Yes, financial need is required. Only schools that are 50% or more free/reduced lunch rate are eligible for FoodCorps. Pellston, Alanson, Boyne Falls, and East Jordan schools all exceed that mark. However, because Groundwork has an office dedicated to Emmet, Charlevoix, and Antrim counties, we are able to also share resources to non-eligible schools that are ready to implement food and garden education, tastings, and garden support into their programs. Knowing that all students deserve to eat nutritious food, our Local Food Policy Specialist in the Petoskey office helps to foster relationships and changes in schools outside of FoodCorps’ eligibility. There are students in need in all schools.
Documented free/reduced lunch counts for each school are as follows (many eligible families do not fill out the forms and administrators at each school say there are more than this):
Boyne Falls - 69%
Pellston - 83%
East Jordan - 57%
Alanson - 69%
What do you hope to achieve?

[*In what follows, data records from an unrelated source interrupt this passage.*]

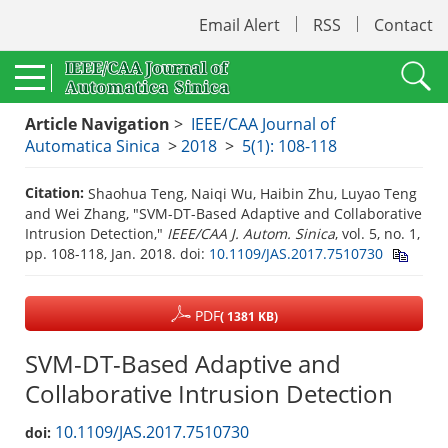
Email Alert
RSS
Contact
Article Navigation
>
IEEE/CAA Journal of
Automatica Sinica
>
2018
>
5(1): 108-118
Citation:
Shaohua Teng, Naiqi Wu, Haibin Zhu, Luyao Teng
and Wei Zhang, "SVM-DT-Based Adaptive and Collaborative
Intrusion Detection,"
IEEE/CAA J. Autom. Sinica
, vol. 5, no. 1,
pp. 108-118, Jan. 2018.
doi:
10.1109/JAS.2017.7510730
PDF
( 1381 KB)
SVM-DT-Based Adaptive and
Collaborative Intrusion Detection
10.1109/JAS.2017.7510730
doi:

What difference will this make in the lives of women and girls?
How will this project meet Hestia's mission statement?
FoodCorps’ on-the-ground approach to service, plus our 15+ years of systems change work, showcases self-sufficiency by strengthening connections between students and farms, promotes access to healthy food in pantries, and builds a model of health.
Education and direct involvement in this limited resource area is critical in creating life-changing habits. Through gardening, nutrition, and cooking, girls gain skills to improve health, avoid hunger, and remain resilient. 60+% of chronically hungry people are female. Women, on the frontlines of the struggle for food, land, water, and economic justice, produce ~70% of food consumed, keep seeds and knowledge that produce food, repair soil and cool the planet. We see rural women/girls respond enthusiastically to activities that familiarize them with local food preparation. On Bring a Farmer to School Day, strong farmers like Mary Rapin and Cathy Strojny model self-sufficiency and help girls see potential in themselves.

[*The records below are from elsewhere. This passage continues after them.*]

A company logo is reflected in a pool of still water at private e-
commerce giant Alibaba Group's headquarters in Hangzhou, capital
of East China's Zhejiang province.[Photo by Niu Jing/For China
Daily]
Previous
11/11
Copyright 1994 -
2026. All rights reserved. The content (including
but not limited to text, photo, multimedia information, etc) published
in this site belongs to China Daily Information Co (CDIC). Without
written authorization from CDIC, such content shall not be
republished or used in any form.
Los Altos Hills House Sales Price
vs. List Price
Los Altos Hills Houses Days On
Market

After 3-5 years, a new school culture of health shows reduced sugar and fat, fruit salads over birthday cakes, high-quality, from-scratch entrees, and vibrant salad bars. We aim to incorporate this approach throughout the school, and hold it up as a rural model.
How will you evaluate or measure your success:
FoodCorps service members complete a weekly survey created by America Learns, which tracks data including the number of tastings and volunteers involved in school activities, time spent in classrooms and gardens, and more.
The Healthy School Progress Report measures a school’s progress each year. The Vegetable Preference Survey measures a particular set of students and the data showing changes in their preferences over the course of the year.
Anecdotally, when we see food made from scratch, like soups, and salad bar options that include local product, we know the school is moving toward success. We also know through taste tests conducted in the classroom how the students’ responses change positively over time, and how that affects their requests to the food service staff.